> _Task list_:
**a.** List every date or year that the text on the Highland Park Public Library mentions.
**b.** According to the text on the Highland Park Public Library, how much money was Andrew Carnegie willing to donate to build a library building in Highland Park?

> _Text_:
__________________________________________________

Public library in Highland Park, Illinois

The Highland Park Public Library is the public library serving Highland Park, Illinois. It is located at 494 Laurel Ave across the intersection from the Metra station.

==History==
At the July 7, 1887 meeting of the City Council, a number of citizens presented a petition requesting that the council establish and maintain a public library and on September 14, 1887, the Highland Park City Council adopted an ordinance for the establishment of a tax-supported public library and appropriated $260 annually for its maintenance. Books began circulating from the library on April 7, 1888.

In 1903 a commission from the Highland Park Woman's Club contacted Mr. Andrew Carnegie for a financial donation to construct a new library. Mr. Carnegie was willing to donate $10,000 for the construction of a library building in Highland Park, provided that the city owned the site. Mr. Arthur C. Thomson, of Brookline, Massachusetts offered to give the city a piece of property upon which to locate the new library. The lot that he gave to the library was located on Laurel Ave. one block south of Central Street, and just east of St. Johns Ave.

__________________________________________________

> _Data for review_:
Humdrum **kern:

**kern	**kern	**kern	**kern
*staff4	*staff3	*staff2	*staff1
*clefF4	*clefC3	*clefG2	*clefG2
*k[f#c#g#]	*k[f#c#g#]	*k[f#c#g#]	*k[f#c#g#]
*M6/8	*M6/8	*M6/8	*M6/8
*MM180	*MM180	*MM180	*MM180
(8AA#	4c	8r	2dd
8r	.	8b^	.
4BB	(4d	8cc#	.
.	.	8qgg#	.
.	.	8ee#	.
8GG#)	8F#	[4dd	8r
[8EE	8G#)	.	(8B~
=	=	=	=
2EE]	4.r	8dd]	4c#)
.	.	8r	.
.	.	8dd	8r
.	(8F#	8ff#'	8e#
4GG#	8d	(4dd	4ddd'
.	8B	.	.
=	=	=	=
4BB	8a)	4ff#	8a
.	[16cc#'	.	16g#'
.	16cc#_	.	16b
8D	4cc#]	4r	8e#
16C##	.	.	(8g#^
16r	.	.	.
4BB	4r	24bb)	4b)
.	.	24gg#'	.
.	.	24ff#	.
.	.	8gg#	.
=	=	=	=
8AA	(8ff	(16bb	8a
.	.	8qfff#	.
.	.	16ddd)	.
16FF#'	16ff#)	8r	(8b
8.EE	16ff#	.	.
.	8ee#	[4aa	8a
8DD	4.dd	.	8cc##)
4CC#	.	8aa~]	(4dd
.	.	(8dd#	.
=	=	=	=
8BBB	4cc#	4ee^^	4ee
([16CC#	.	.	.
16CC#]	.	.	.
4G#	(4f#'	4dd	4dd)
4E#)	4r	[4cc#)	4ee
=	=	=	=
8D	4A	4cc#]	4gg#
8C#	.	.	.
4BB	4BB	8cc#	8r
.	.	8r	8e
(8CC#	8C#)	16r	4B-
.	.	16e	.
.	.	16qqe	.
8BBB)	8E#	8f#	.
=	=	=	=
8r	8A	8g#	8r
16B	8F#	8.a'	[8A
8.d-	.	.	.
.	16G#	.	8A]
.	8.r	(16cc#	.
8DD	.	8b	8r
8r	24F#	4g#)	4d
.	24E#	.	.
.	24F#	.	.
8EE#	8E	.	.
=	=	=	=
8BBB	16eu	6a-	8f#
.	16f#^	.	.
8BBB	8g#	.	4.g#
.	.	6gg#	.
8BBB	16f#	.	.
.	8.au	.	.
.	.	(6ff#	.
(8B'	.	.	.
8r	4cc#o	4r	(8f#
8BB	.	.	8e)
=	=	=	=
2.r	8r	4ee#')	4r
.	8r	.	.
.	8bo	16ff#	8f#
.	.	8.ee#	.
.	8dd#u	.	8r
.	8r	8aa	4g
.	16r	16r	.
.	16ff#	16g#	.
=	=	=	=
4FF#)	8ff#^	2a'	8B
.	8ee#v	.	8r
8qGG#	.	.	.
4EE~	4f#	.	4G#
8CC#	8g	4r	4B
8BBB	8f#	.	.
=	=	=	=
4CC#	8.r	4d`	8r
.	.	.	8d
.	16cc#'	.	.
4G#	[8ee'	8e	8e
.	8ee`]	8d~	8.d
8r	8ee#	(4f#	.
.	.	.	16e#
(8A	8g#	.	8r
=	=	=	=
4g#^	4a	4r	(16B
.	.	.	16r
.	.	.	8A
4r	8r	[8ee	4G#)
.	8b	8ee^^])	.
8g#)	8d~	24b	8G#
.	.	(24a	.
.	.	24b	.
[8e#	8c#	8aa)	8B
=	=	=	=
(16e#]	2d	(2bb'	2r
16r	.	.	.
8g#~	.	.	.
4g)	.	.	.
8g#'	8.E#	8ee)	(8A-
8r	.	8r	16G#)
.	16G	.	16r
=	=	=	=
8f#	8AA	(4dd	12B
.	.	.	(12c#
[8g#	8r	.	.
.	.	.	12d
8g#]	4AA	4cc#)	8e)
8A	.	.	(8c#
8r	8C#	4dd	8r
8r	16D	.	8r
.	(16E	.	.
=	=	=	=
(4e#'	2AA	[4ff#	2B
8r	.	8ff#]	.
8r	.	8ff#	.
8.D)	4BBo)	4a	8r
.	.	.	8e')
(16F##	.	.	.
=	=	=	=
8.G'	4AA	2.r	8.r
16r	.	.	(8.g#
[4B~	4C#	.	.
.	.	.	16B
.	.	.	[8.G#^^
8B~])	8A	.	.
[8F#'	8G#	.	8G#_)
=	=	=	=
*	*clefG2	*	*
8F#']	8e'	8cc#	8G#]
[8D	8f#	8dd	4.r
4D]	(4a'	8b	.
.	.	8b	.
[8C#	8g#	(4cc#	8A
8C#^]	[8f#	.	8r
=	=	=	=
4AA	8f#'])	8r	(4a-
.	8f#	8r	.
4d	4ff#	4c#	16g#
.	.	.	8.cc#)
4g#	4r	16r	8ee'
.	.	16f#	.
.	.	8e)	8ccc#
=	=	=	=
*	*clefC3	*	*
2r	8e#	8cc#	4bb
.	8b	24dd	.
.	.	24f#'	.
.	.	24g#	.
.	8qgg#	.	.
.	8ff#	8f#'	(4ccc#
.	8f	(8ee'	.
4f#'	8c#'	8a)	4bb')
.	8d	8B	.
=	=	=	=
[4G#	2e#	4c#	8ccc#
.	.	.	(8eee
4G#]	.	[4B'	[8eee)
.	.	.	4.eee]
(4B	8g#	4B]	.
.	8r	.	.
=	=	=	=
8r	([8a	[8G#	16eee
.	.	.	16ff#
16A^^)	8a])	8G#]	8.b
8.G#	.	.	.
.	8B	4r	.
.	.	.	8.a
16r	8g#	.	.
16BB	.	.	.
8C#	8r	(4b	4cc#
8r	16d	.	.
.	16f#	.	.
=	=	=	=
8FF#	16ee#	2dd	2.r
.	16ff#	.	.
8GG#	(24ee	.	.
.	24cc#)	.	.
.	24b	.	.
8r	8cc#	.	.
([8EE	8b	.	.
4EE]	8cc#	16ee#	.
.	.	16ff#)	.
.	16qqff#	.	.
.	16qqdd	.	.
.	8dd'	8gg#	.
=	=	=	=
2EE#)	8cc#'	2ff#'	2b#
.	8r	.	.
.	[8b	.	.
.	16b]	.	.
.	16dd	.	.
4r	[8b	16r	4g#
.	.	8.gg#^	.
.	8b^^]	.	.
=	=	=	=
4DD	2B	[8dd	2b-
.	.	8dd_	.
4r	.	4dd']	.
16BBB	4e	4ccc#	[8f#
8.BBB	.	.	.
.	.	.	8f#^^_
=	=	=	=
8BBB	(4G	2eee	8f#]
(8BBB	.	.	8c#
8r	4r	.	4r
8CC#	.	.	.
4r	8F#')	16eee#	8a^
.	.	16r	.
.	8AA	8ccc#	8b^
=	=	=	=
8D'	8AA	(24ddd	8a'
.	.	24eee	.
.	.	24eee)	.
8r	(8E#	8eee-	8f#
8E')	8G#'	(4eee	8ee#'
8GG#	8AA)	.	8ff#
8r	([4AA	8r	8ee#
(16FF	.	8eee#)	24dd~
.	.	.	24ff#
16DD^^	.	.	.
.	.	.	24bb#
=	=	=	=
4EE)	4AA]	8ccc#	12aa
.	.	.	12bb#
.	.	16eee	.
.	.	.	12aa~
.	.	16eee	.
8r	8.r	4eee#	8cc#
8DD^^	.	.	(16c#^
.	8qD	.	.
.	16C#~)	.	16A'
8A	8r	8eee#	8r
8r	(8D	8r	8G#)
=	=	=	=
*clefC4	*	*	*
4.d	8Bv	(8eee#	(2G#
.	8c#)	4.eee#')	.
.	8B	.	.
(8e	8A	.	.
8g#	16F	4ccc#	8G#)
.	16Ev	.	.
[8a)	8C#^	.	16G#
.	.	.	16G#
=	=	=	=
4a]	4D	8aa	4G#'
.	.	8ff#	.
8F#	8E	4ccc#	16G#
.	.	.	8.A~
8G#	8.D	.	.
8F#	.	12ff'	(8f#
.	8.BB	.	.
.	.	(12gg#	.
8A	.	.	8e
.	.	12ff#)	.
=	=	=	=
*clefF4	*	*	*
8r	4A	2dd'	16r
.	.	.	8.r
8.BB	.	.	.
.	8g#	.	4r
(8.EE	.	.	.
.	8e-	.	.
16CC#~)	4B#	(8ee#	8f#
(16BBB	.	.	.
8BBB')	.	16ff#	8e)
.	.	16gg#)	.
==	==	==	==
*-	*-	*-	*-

__________________________________________________

> _Results for the exercise_:
**a.**
July 7, 1887
September 14, 1887
April 7, 1888
1903

**b.** $10,000, on the condition that the city owned the site.